How does one actually construct a dataset in the present version? Earlier on, it could be done with only the path to the desired text file. Now however, we need the following in onmt.inputters.Dataset
Args:
fields (dict[str, Field]): a dict with the structure
returned by :func:`onmt.inputters.get_fields()`. Usually
that means the dataset side, ``"src"`` or ``"tgt"``. Keys match
the keys of items yielded by the ``readers``, while values
are lists of (name, Field) pairs. An attribute with this
name will be created for each :class:`torchtext.data.Example`
object and its value will be the result of applying the Field
to the data that matches the key. The advantage of having
sequences of fields for each piece of raw input is that it allows
the dataset to store multiple "views" of each input, which allows
for easy implementation of token-level features, mixed word-
and character-level models, and so on. (See also
:class:`onmt.inputters.TextMultiField`.)
readers (Iterable[onmt.inputters.DataReaderBase]): Reader objects
for disk-to-dict. The yielded dicts are then processed
according to ``fields``.
data (Iterable[Tuple[str, Any]]): (name, ``data_arg``) pairs
where ``data_arg`` is passed to the ``read()`` method of the
reader in ``readers`` at that position. (See the reader object for
details on the ``Any`` type.)
dirs (Iterable[str or NoneType]): A list of directories where
data is contained. See the reader object for more details.
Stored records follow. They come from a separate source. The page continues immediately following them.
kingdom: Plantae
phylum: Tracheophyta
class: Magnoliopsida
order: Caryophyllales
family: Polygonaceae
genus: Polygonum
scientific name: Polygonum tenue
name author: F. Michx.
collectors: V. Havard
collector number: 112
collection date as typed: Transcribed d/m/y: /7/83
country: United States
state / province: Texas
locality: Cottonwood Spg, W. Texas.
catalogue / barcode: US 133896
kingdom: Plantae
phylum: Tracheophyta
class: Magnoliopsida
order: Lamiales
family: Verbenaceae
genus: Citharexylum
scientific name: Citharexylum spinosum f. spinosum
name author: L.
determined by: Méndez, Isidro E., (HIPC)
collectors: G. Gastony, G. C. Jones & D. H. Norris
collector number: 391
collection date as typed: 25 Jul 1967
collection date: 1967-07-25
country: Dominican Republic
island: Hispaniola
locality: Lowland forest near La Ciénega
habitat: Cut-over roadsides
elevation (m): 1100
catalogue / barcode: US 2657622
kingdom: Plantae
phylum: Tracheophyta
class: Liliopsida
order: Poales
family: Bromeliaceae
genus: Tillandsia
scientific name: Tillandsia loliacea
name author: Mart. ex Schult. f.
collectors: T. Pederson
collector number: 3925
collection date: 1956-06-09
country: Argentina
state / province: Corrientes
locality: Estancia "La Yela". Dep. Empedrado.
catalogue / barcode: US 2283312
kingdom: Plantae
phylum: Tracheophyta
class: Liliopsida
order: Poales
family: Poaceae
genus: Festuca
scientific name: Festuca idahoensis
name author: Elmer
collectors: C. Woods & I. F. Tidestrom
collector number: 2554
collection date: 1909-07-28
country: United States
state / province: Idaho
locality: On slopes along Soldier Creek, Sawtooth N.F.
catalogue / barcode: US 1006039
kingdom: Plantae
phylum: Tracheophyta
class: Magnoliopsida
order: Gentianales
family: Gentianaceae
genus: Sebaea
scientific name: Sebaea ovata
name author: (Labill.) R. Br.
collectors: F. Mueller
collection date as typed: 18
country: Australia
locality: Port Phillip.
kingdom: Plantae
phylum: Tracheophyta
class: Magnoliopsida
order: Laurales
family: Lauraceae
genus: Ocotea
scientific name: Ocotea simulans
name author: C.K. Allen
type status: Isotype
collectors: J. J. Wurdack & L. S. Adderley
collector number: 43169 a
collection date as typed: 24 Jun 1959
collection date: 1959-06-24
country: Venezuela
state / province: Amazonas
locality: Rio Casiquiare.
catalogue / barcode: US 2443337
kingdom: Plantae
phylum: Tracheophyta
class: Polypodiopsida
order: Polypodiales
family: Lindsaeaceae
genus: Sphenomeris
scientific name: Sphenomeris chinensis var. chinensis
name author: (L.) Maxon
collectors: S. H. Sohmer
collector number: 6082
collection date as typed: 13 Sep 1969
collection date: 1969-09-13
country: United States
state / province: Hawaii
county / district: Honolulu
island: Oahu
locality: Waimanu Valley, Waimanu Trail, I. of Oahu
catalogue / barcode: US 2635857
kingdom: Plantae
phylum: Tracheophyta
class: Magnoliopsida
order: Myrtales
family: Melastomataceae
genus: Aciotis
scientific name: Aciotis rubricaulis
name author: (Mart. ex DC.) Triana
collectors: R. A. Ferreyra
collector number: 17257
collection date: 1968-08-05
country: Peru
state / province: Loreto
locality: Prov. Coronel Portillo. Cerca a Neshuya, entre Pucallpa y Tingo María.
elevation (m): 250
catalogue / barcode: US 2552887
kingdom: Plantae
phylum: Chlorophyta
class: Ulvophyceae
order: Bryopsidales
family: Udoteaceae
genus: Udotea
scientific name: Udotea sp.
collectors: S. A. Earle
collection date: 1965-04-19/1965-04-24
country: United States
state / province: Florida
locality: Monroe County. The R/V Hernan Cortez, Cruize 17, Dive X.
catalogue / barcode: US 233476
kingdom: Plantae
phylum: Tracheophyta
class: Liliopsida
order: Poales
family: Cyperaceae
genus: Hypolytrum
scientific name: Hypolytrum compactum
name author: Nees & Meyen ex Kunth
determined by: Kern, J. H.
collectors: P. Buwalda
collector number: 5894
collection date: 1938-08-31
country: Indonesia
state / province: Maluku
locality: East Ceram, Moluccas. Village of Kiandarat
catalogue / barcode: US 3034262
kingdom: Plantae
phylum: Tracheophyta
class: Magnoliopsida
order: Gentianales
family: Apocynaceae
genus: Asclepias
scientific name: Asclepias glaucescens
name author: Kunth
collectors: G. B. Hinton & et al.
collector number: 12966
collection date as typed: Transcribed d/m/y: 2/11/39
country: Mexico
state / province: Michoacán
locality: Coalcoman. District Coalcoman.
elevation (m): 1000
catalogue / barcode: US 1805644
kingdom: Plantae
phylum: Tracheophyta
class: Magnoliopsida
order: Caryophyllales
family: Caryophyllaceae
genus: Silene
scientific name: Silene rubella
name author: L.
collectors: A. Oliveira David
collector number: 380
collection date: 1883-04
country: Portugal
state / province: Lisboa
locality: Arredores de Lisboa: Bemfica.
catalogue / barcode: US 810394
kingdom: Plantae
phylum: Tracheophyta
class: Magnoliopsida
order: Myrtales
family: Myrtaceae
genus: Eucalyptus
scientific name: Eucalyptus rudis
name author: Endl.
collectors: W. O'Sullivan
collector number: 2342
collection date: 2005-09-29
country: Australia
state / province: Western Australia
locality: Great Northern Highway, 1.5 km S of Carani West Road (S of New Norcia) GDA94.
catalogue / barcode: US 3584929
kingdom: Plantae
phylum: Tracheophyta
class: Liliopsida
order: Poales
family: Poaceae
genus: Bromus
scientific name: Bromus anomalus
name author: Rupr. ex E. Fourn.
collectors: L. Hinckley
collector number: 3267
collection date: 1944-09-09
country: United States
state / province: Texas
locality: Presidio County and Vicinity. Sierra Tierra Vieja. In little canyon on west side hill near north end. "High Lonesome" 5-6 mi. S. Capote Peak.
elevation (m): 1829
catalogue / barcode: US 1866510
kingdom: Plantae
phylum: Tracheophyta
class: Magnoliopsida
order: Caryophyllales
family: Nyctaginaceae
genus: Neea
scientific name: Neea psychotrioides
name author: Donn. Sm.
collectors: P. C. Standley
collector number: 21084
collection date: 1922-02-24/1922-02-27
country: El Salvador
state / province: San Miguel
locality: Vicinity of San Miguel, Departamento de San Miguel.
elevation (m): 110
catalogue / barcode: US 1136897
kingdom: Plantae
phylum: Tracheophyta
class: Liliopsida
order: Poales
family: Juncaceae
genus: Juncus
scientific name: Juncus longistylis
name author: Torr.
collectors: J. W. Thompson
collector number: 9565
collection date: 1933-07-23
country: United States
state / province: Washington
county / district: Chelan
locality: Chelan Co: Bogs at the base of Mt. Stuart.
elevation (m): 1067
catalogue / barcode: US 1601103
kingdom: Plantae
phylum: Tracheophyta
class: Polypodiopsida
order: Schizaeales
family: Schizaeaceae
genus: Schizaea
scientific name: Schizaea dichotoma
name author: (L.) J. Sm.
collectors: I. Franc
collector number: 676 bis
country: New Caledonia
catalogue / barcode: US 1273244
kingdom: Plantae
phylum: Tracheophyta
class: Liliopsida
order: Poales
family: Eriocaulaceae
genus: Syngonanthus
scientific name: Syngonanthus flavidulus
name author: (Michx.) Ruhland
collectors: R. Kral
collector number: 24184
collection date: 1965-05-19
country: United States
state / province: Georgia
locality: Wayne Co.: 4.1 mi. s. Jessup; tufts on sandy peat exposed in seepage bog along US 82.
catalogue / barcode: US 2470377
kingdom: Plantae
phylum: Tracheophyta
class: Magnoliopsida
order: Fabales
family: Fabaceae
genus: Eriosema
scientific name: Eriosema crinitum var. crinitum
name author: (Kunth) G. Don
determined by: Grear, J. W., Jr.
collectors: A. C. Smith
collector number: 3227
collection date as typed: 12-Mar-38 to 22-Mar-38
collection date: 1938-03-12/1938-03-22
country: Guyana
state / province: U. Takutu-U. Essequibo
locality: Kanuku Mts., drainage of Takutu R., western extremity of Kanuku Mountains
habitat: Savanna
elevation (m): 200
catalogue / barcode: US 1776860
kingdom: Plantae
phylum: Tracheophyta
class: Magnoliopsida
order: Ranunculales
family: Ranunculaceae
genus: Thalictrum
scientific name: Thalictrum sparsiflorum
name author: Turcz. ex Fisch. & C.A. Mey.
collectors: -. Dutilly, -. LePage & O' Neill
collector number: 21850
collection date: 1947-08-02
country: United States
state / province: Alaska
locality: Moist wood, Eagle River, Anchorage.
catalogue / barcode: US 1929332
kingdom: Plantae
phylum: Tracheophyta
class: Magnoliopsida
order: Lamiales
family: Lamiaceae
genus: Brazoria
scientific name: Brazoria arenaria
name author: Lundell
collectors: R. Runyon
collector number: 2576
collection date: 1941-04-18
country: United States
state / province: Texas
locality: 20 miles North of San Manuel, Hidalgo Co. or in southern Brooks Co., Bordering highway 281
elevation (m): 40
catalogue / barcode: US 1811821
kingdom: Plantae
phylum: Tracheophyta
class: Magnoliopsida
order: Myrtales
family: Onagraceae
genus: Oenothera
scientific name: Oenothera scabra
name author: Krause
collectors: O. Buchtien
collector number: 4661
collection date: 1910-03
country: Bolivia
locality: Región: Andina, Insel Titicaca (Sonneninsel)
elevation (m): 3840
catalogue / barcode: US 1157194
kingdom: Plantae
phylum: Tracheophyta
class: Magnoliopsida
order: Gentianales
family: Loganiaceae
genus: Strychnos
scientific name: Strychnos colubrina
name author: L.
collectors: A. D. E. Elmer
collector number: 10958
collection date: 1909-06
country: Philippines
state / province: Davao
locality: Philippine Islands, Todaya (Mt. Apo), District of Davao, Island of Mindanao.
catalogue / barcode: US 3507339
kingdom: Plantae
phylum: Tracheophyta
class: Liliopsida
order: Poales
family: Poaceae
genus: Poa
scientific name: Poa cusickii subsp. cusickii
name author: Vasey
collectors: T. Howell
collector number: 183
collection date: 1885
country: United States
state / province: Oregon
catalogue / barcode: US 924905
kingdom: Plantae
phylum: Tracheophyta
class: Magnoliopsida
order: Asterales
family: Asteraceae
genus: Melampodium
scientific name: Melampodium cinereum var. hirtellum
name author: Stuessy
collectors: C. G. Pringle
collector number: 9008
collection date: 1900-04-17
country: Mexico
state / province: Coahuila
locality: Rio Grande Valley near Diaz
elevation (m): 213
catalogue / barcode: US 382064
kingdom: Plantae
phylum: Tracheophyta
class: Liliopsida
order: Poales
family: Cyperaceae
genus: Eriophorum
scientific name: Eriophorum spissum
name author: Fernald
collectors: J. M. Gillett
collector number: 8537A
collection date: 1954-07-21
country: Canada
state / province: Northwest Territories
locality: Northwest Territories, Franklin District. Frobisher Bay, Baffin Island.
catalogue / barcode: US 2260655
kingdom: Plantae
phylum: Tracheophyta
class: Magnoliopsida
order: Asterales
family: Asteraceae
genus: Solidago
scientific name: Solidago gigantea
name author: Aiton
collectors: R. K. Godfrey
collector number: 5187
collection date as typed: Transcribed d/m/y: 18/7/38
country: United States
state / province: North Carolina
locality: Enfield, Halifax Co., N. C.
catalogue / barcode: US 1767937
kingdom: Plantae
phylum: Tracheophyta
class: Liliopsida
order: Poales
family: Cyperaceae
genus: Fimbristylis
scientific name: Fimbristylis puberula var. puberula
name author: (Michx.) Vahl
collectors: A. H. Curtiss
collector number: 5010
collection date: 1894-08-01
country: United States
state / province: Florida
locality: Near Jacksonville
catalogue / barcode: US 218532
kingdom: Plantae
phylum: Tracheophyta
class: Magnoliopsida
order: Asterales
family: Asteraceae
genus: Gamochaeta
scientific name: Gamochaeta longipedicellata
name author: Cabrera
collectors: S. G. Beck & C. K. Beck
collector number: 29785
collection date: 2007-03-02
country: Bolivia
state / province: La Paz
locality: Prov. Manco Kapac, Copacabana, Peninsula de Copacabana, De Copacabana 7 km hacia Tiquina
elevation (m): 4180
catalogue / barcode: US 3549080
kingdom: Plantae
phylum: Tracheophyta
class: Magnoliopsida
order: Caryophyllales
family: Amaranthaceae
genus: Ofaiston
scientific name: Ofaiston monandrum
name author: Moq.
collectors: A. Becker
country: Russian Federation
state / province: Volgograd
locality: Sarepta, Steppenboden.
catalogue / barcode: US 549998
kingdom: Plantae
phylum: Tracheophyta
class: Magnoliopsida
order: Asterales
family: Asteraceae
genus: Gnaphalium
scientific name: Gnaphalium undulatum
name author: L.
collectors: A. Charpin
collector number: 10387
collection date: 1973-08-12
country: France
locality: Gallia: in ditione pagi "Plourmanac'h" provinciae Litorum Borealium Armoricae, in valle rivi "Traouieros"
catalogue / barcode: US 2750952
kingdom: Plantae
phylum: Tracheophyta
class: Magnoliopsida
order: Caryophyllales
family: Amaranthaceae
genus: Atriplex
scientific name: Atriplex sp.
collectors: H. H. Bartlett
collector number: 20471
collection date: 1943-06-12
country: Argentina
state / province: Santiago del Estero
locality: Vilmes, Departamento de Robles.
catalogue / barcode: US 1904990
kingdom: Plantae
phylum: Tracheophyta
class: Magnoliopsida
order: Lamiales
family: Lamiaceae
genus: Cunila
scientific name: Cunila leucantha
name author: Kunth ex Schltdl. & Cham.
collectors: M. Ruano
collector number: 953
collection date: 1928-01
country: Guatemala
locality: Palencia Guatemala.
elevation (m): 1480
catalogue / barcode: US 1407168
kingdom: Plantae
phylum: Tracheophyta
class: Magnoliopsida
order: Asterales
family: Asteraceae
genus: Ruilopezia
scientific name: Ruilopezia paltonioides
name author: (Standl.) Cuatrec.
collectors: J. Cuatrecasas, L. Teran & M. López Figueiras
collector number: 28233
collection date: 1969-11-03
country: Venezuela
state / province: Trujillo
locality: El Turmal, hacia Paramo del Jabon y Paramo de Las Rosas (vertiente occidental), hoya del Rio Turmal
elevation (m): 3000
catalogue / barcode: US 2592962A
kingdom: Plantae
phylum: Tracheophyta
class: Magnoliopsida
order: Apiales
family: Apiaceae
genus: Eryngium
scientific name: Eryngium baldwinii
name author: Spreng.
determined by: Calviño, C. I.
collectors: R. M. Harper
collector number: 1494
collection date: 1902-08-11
sort_key (Callable[[torchtext.data.Example], Any]): A function
for determining the value on which data is sorted (i.e. length).
filter_pred (Callable[[torchtext.data.Example], bool]): A function
that accepts Example objects and returns a boolean value
indicating whether to include that example in the dataset.Download
So how to set this up if all I have is a text file? Do I have to make an iterator first for the data argument and if so, how?